Both of us loved the exploration of the seemingly endless flavors and flavor combinations.  There just wasn't anything else needed/wanted/missed, much less the need for meat as some sort of perfunctory addition because it's 'supposed' to be there.

Arugula and mint salad with extra virgin olive oil and balsamic vinegar to finish.

Last October was a top-three meal of 2010.  This one jettisoned itself into the running for the same award for this year.

Wine:  2003 Hobbs Gregor Shiraz Barossa ($125 - Hart Davis Hart)

Done in the Amarone style where the grapes are partially dried to intensify flavors.

Opened 45 minutes before the meal and tasted nearly perfect.  No decant.

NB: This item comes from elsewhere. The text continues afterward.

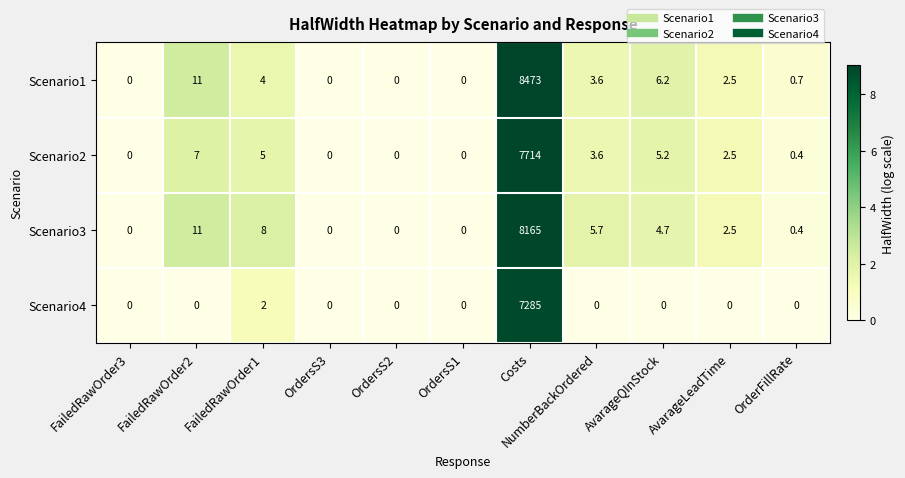

How many distinct data groups are displayed?

4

It's been one of the top ten-ish best wines we've ever had in the past and this drinking was no different but it's certainly hit a different, glorious stage since last year.

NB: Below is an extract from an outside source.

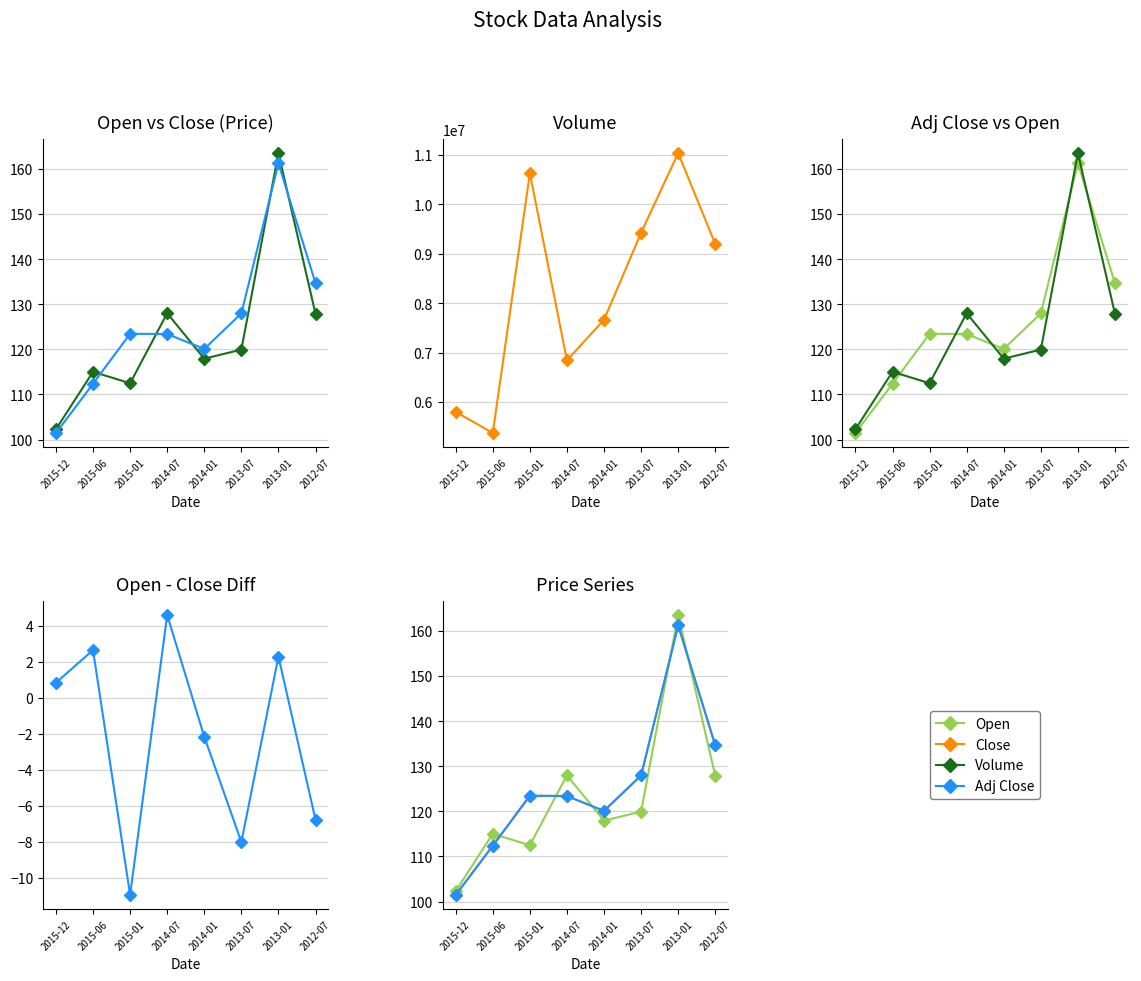

What is the difference between the maximum and second lowest values in the Close series?

48.8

Tons of really fancy, oil-cured, booze-soaked kalamata olives crusted in some intensely dark, weird Moroccan spice right out of the bottle with supporting blackberry and great tar, a graceful heat and still big acid.

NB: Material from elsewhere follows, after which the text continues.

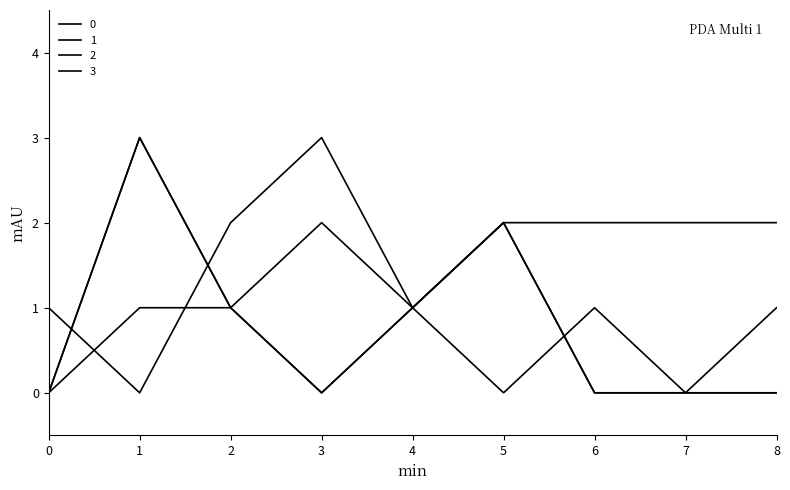

What is the sum of the 3 values at 1 and 8?

3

Once the meal started the olives took a back seat to the emerging blackberry and deep dark cherry fruit, lifting and generous acid, a charred bacon quality and beautiful, silky transitions followed by a long finish.  Kept changing over the course of the meal with the fruit continuing to become brighter, more lifting and sparkly.  Shimmering by the second hour.  Herby notes were gone, replaced by the Moroccan spice edge that turned it into a deeply savory wine that every once and a while brought a hint of a slightly sweet blueberry powder deep in the background.  Tannins are still doing its proper job, turning every flavor and component front and center like a drill sergeant without being loud and obvious.

Tasted like what we expect a top-notch Amarone delivers at its perfect point of drinking and tasted like what the winemaker wanted from this wine when he made it.  At a perfect point right now and will just keep going.  You can't get this type of quality for less money.  It's a wine that plays in a different stratosphere.

Flawless in our book.  Utterly flawless.

Pairing:  96  So gosh darn sexy!

Much like the Oregonzola, Rogue Blue is the goods.  Tastes like New World cheese with a soul and seems like it was crafted with the Hobbs Gregor in mind.  Perfect.  Pairing.

But we kept going back and forth about the best part of the pairing.  The pine nuts with the fruit and liqueur-like intensity in the wine were superb.  The beans allowed the wine to go more subtle and explore the secondary, less obvious flavors in great ways.  An onion-balsamic-pancetta blend actually turned the wine into something more medium-bodied in weirdly delicious ways.

It was a fancy-pants wine so open, supple and generous that allowed itself to be steered by the food while never letting go of its stunningly vibrant and commanding personality.

It was a meal that brought a lot of pauses and a lot of looks at each other, saying, "Can you believe that this is in front of us right now?!"